A few more questions on the details of your smoke. I'd like to duplicate your excellent results. Thanks.

 

- What type wood did you use for the smoke?

- Did you use a water pan?

- What was the smoker temperature?

- What was the meat's internal temperature when you took it out of the smoker?

- Did you foil the meat during any time it was in the smoker?

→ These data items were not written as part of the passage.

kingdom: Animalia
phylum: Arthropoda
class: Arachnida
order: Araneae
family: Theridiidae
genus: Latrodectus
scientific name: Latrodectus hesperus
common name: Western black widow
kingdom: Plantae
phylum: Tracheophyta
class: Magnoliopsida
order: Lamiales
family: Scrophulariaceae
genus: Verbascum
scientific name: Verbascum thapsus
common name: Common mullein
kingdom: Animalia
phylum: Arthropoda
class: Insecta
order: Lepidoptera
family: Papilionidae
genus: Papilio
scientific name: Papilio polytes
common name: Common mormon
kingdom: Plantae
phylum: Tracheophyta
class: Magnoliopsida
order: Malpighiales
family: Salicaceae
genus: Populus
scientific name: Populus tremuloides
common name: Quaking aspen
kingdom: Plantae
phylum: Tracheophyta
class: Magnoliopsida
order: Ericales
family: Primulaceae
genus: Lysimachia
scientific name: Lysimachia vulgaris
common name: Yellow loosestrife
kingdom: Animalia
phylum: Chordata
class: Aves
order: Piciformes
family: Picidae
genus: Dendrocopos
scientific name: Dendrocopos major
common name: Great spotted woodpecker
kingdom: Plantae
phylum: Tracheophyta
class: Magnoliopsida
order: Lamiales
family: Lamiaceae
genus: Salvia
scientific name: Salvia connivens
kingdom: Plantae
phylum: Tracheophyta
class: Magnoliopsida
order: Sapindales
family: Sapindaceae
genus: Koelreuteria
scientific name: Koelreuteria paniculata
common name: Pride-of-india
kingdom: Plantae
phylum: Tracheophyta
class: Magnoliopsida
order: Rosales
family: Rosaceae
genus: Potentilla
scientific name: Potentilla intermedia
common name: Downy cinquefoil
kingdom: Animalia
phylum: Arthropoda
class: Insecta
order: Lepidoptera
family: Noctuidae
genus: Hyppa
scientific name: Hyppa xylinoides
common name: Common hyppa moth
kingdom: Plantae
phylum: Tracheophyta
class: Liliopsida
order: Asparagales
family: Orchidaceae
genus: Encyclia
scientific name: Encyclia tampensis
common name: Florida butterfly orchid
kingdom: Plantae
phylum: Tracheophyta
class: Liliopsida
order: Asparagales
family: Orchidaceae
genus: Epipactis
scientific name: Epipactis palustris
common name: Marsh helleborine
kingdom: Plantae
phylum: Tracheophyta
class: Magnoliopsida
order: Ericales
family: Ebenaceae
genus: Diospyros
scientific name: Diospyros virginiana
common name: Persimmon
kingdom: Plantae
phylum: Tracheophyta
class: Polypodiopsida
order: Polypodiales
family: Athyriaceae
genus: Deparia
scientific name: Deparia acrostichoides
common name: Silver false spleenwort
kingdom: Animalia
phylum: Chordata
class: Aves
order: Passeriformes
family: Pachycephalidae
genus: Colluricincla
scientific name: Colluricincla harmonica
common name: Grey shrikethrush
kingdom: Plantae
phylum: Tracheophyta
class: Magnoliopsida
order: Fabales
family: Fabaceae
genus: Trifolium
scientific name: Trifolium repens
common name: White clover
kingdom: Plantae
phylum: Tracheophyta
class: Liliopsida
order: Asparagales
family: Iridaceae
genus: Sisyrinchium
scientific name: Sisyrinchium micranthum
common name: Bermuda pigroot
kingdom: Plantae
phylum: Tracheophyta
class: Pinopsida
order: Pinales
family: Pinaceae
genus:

- Did you let the meat rest (foiled or unfoiled) before slicing and eating?

 

 

post #5 of 8

Looks like it came out great 

post #6 of 8
Thread Starter 
Quote:
Originally Posted by hkeiner View Post

A few more questions on the details of your smoke. I'd like to duplicate your excellent results. Thanks.

 

- What type wood did you use for the smoke?Hickory chips

- Did you use a water pan?Yes full water pan

- What was the smoker temperature?250

- What was the meat's internal temperature when you took it out of the smoker?190

- Did you foil the meat during any time it was in the smoker?No foiled after it hit 190

- Did you let the meat rest (foiled or unfoiled) before slicing and eating?Foiled for 1 hour, meat hit 197, than sliced

 

 



 

post #7 of 8

Thanks for the reply. I am looking forward to trying this myself now.

post #8 of 8
Wow. Looks great
Prepared corned beefs usually have so much salt in them that without soaking they are really salty if dry cooked and not boiled.